バイタミックス公式FAQ:洗い方・トラブルシューティング・電気代の公式回答が確認できます
V1200iは万人向けの家電ではありません。正直に言うと、向いている方とそうでない方がはっきり分かれます。
✅ こんな方に特におすすめ:
- 毎朝スムージーを飲む習慣がある、または始めたい方。市販の野菜ジュースを毎日買うと1本200〜300円でも月6,000〜9,000円になります。自宅で作れば食材費だけで済むため、長期的にはコスト削減になります。
- 手作り離乳食に取り組んでいるお母さん。添加物ゼロ、食材の素材そのままをなめらかにできるため、月齢に合わせたテクスチャーの調整が簡単です。
- 料理の幅を広げたい方。ピーナッツバターやアーモンドミルク、米粉など、市販品ではコスト・添加物が気になるものを自家製できます。
- 健康管理に関心が高い方。フィトケミカルや食物繊維を効率よく摂取できる「丸ごと食材」の調理に適しています。
❌ こんな方は慎重に検討:
- 集合住宅住まいで防音対策にコストをかけたくない方。遮音ボックス(約15,000〜20,000円前後)と合わせると初期費用がさらに上がります。

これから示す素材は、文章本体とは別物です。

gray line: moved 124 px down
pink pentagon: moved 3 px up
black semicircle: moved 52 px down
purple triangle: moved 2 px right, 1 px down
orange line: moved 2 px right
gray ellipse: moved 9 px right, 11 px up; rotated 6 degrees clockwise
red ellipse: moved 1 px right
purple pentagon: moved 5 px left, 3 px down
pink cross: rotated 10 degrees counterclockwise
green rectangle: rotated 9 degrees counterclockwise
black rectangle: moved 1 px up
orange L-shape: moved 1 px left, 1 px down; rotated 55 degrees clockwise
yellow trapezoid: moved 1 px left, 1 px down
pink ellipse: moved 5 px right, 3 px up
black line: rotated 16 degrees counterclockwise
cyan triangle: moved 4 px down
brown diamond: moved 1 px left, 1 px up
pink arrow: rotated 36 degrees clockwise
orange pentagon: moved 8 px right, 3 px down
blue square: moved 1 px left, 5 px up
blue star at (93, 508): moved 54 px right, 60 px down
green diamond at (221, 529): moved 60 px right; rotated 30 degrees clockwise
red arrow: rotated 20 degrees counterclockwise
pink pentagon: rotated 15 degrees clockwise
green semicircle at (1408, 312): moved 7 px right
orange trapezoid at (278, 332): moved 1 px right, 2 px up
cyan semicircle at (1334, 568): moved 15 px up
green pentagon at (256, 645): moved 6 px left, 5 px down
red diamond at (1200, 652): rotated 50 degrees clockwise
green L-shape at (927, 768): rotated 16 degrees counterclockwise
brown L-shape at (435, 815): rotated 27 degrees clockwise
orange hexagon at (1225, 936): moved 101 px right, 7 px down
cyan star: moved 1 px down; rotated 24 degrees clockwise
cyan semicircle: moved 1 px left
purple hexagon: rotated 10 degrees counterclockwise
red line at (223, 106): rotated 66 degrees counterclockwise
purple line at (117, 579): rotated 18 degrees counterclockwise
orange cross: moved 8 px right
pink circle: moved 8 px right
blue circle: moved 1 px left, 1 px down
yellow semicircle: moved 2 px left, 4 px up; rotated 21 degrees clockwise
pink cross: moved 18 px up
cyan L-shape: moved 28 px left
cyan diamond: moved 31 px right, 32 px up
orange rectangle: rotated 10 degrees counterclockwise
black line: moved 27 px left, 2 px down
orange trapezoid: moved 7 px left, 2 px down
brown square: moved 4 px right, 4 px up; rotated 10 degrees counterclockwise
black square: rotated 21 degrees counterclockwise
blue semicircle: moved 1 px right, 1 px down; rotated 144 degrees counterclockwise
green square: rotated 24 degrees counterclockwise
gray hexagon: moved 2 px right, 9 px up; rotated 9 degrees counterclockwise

- キッチンが狭い、吊り戸棚の下にしかスペースがない方。本体の高さは約43cmあり、タンパー使用時はさらに上部に空間が必要です。
- 「たまに使えればいい」という方。週1〜2回程度の使用であれば、ハンドブレンダーや中価格帯のミキサーで代替できる可能性があります。
使用頻度が「毎日」になる方ほど、V1200iへの投資対効果は高くなります。10年保証という長期安心感も含め、毎日の食事と健康にこだわりたい主婦にとって、V1200iは「高い家電」ではなく「長く使える調理パートナー」として機能します。